Collected data:

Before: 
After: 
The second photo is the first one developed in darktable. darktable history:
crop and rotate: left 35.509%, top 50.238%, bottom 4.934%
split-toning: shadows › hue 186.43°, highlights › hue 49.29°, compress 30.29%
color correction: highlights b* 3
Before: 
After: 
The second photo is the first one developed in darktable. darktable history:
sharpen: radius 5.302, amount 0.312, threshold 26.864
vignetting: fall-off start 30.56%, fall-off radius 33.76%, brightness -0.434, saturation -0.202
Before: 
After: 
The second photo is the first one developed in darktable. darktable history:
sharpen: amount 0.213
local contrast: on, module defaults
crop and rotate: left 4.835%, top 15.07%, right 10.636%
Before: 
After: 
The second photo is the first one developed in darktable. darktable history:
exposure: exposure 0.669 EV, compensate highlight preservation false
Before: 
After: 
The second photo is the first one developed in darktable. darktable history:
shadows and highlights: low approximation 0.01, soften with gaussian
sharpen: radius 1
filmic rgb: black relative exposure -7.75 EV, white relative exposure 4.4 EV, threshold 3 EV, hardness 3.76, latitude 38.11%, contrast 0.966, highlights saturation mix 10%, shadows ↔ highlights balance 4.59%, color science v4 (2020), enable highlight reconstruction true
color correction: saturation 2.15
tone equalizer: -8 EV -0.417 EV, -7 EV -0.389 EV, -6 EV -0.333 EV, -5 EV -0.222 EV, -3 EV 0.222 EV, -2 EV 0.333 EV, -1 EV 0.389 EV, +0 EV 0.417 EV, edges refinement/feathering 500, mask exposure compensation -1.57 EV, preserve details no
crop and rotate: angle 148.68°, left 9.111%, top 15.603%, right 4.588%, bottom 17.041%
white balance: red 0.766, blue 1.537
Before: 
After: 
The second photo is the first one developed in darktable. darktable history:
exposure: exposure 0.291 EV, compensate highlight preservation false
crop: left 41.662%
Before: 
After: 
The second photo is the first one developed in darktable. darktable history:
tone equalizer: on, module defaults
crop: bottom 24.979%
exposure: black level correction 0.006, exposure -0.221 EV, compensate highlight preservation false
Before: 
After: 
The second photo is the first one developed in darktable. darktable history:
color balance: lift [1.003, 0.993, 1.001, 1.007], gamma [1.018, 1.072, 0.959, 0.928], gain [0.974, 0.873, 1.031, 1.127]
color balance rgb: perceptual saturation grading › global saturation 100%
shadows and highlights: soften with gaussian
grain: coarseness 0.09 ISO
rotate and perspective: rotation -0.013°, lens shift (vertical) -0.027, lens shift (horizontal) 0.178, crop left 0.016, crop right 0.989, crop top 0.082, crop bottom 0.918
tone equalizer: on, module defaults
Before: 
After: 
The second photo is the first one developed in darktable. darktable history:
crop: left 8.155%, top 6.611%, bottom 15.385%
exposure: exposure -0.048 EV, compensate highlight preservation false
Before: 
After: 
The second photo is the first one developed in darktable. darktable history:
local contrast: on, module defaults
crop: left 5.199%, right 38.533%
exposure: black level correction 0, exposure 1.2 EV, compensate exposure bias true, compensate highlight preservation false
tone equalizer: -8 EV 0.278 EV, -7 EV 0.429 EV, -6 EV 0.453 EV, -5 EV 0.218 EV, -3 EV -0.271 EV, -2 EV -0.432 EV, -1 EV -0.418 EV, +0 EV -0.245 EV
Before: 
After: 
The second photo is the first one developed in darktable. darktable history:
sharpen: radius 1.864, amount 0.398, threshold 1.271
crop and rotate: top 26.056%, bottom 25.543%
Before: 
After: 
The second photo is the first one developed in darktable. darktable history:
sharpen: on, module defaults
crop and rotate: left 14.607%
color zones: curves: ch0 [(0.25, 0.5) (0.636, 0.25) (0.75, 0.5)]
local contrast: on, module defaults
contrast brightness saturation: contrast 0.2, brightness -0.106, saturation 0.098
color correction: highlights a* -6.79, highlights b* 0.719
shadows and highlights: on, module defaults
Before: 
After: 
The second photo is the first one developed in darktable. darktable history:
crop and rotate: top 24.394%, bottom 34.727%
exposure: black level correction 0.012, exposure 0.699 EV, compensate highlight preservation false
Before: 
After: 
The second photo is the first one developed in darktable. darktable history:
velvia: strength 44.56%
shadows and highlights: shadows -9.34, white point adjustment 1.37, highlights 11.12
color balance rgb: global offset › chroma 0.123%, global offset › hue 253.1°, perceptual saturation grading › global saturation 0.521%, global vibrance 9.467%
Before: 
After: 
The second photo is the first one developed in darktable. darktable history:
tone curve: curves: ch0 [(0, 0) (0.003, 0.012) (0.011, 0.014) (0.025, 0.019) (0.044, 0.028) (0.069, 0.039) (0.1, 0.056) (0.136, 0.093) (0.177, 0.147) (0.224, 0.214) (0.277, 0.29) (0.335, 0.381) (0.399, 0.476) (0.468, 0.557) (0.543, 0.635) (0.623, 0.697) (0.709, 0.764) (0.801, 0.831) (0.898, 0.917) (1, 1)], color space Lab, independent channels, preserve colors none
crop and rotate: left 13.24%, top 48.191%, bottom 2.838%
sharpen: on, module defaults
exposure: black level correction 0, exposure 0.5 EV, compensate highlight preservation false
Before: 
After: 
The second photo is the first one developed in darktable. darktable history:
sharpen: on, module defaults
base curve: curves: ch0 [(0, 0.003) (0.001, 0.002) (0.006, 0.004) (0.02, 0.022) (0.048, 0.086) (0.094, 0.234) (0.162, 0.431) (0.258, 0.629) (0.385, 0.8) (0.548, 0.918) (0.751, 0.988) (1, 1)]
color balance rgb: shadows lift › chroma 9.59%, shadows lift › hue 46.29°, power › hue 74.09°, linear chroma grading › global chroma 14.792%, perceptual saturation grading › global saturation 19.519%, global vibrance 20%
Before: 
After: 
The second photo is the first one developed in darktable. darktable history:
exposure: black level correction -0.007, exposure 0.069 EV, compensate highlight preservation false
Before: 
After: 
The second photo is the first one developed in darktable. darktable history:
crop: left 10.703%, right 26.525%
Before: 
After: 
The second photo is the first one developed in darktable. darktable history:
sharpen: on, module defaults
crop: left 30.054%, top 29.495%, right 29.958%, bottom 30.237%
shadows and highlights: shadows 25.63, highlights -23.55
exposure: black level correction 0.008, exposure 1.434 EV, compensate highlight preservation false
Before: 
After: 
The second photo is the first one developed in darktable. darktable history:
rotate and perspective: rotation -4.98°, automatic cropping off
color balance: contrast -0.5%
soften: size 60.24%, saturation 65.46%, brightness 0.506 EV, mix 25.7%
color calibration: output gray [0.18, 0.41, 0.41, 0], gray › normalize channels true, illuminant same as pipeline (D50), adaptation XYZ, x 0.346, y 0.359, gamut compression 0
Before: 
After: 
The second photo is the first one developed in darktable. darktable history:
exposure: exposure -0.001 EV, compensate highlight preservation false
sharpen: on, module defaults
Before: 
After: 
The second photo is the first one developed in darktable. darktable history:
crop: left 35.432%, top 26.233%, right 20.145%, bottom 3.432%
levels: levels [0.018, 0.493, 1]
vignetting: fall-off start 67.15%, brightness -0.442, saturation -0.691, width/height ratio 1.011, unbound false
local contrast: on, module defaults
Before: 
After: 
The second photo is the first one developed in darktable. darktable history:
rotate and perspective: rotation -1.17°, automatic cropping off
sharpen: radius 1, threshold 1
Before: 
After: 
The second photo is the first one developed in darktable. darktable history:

### [WHAT YOU SHOULD DO]
Can you present every line of the data above as a numbered list, leaving out the blank lines?

### [SOLVED EXERCISE]
1. Before: 
2. After: 
3. The second photo is the first one developed in darktable. darktable history:
4. crop and rotate: left 35.509%, top 50.238%, bottom 4.934%
5. split-toning: shadows › hue 186.43°, highlights › hue 49.29°, compress 30.29%
6. color correction: highlights b* 3
7. Before: 
8. After: 
9. The second photo is the first one developed in darktable. darktable history:
10. sharpen: radius 5.302, amount 0.312, threshold 26.864
11. vignetting: fall-off start 30.56%, fall-off radius 33.76%, brightness -0.434, saturation -0.202
12. Before: 
13. After: 
14. The second photo is the first one developed in darktable. darktable history:
15. sharpen: amount 0.213
16. local contrast: on, module defaults
17. crop and rotate: left 4.835%, top 15.07%, right 10.636%
18. Before: 
19. After: 
20. The second photo is the first one developed in darktable. darktable history:
21. exposure: exposure 0.669 EV, compensate highlight preservation false
22. Before: 
23. After: 
24. The second photo is the first one developed in darktable. darktable history:
25. shadows and highlights: low approximation 0.01, soften with gaussian
26. sharpen: radius 1
27. filmic rgb: black relative exposure -7.75 EV, white relative exposure 4.4 EV, threshold 3 EV, hardness 3.76, latitude 38.11%, contrast 0.966, highlights saturation mix 10%, shadows ↔ highlights balance 4.59%, color science v4 (2020), enable highlight reconstruction true
28. color correction: saturation 2.15
29. tone equalizer: -8 EV -0.417 EV, -7 EV -0.389 EV, -6 EV -0.333 EV, -5 EV -0.222 EV, -3 EV 0.222 EV, -2 EV 0.333 EV, -1 EV 0.389 EV, +0 EV 0.417 EV, edges refinement/feathering 500, mask exposure compensation -1.57 EV, preserve details no
30. crop and rotate: angle 148.68°, left 9.111%, top 15.603%, right 4.588%, bottom 17.041%
31. white balance: red 0.766, blue 1.537
32. Before: 
33. After: 
34. The second photo is the first one developed in darktable. darktable history:
35. exposure: exposure 0.291 EV, compensate highlight preservation false
36. crop: left 41.662%
37. Before: 
38. After: 
39. The second photo is the first one developed in darktable. darktable history:
40. tone equalizer: on, module defaults
41. crop: bottom 24.979%
42. exposure: black level correction 0.006, exposure -0.221 EV, compensate highlight preservation false
43. Before: 
44. After: 
45. The second photo is the first one developed in darktable. darktable history:
46. color balance: lift [1.003, 0.993, 1.001, 1.007], gamma [1.018, 1.072, 0.959, 0.928], gain [0.974, 0.873, 1.031, 1.127]
47. color balance rgb: perceptual saturation grading › global saturation 100%
48. shadows and highlights: soften with gaussian
49. grain: coarseness 0.09 ISO
50. rotate and perspective: rotation -0.013°, lens shift (vertical) -0.027, lens shift (horizontal) 0.178, crop left 0.016, crop right 0.989, crop top 0.082, crop bottom 0.918
51. tone equalizer: on, module defaults
52. Before: 
53. After: 
54. The second photo is the first one developed in darktable. darktable history:
55. crop: left 8.155%, top 6.611%, bottom 15.385%
56. exposure: exposure -0.048 EV, compensate highlight preservation false
57. Before: 
58. After: 
59. The second photo is the first one developed in darktable. darktable history:
60. local contrast: on, module defaults
61. crop: left 5.199%, right 38.533%
62. exposure: black level correction 0, exposure 1.2 EV, compensate exposure bias true, compensate highlight preservation false
63. tone equalizer: -8 EV 0.278 EV, -7 EV 0.429 EV, -6 EV 0.453 EV, -5 EV 0.218 EV, -3 EV -0.271 EV, -2 EV -0.432 EV, -1 EV -0.418 EV, +0 EV -0.245 EV
64. Before: 
65. After: 
66. The second photo is the first one developed in darktable. darktable history:
67. sharpen: radius 1.864, amount 0.398, threshold 1.271
68. crop and rotate: top 26.056%, bottom 25.543%
69. Before: 
70. After: 
71. The second photo is the first one developed in darktable. darktable history:
72. sharpen: on, module defaults
73. crop and rotate: left 14.607%
74. color zones: curves: ch0 [(0.25, 0.5) (0.636, 0.25) (0.75, 0.5)]
75. local contrast: on, module defaults
76. contrast brightness saturation: contrast 0.2, brightness -0.106, saturation 0.098
77. color correction: highlights a* -6.79, highlights b* 0.719
78. shadows and highlights: on, module defaults
79. Before: 
80. After: 
81. The second photo is the first one developed in darktable. darktable history:
82. crop and rotate: top 24.394%, bottom 34.727%
83. exposure: black level correction 0.012, exposure 0.699 EV, compensate highlight preservation false
84. Before: 
85. After: 
86. The second photo is the first one developed in darktable. darktable history:
87. velvia: strength 44.56%
88. shadows and highlights: shadows -9.34, white point adjustment 1.37, highlights 11.12
89. color balance rgb: global offset › chroma 0.123%, global offset › hue 253.1°, perceptual saturation grading › global saturation 0.521%, global vibrance 9.467%
90. Before: 
91. After: 
92. The second photo is the first one developed in darktable. darktable history:
93. tone curve: curves: ch0 [(0, 0) (0.003, 0.012) (0.011, 0.014) (0.025, 0.019) (0.044, 0.028) (0.069, 0.039) (0.1, 0.056) (0.136, 0.093) (0.177, 0.147) (0.224, 0.214) (0.277, 0.29) (0.335, 0.381) (0.399, 0.476) (0.468, 0.557) (0.543, 0.635) (0.623, 0.697) (0.709, 0.764) (0.801, 0.831) (0.898, 0.917) (1, 1)], color space Lab, independent channels, preserve colors none
94. crop and rotate: left 13.24%, top 48.191%, bottom 2.838%
95. sharpen: on, module defaults
96. exposure: black level correction 0, exposure 0.5 EV, compensate highlight preservation false
97. Before: 
98. After: 
99. The second photo is the first one developed in darktable. darktable history:
100. sharpen: on, module defaults
101. base curve: curves: ch0 [(0, 0.003) (0.001, 0.002) (0.006, 0.004) (0.02, 0.022) (0.048, 0.086) (0.094, 0.234) (0.162, 0.431) (0.258, 0.629) (0.385, 0.8) (0.548, 0.918) (0.751, 0.988) (1, 1)]
102. color balance rgb: shadows lift › chroma 9.59%, shadows lift › hue 46.29°, power › hue 74.09°, linear chroma grading › global chroma 14.792%, perceptual saturation grading › global saturation 19.519%, global vibrance 20%
103. Before: 
104. After: 
105. The second photo is the first one developed in darktable. darktable history:
106. exposure: black level correction -0.007, exposure 0.069 EV, compensate highlight preservation false
107. Before: 
108. After: 
109. The second photo is the first one developed in darktable. darktable history:
110. crop: left 10.703%, right 26.525%
111. Before: 
112. After: 
113. The second photo is the first one developed in darktable. darktable history:
114. sharpen: on, module defaults
115. crop: left 30.054%, top 29.495%, right 29.958%, bottom 30.237%
116. shadows and highlights: shadows 25.63, highlights -23.55
117. exposure: black level correction 0.008, exposure 1.434 EV, compensate highlight preservation false
118. Before: 
119. After: 
120. The second photo is the first one developed in darktable. darktable history:
121. rotate and perspective: rotation -4.98°, automatic cropping off
122. color balance: contrast -0.5%
123. soften: size 60.24%, saturation 65.46%, brightness 0.506 EV, mix 25.7%
124. color calibration: output gray [0.18, 0.41, 0.41, 0], gray › normalize channels true, illuminant same as pipeline (D50), adaptation XYZ, x 0.346, y 0.359, gamut compression 0
125. Before: 
126. After: 
127. The second photo is the first one developed in darktable. darktable history:
128. exposure: exposure -0.001 EV, compensate highlight preservation false
129. sharpen: on, module defaults
130. Before: 
131. After: 
132. The second photo is the first one developed in darktable. darktable history:
133. crop: left 35.432%, top 26.233%, right 20.145%, bottom 3.432%
134. levels: levels [0.018, 0.493, 1]
135. vignetting: fall-off start 67.15%, brightness -0.442, saturation -0.691, width/height ratio 1.011, unbound false
136. local contrast: on, module defaults
137. Before: 
138. After: 
139. The second photo is the first one developed in darktable. darktable history:
140. rotate and perspective: rotation -1.17°, automatic cropping off
141. sharpen: radius 1, threshold 1
142. Before: 
143. After: 
144. The second photo is the first one developed in darktable. darktable history:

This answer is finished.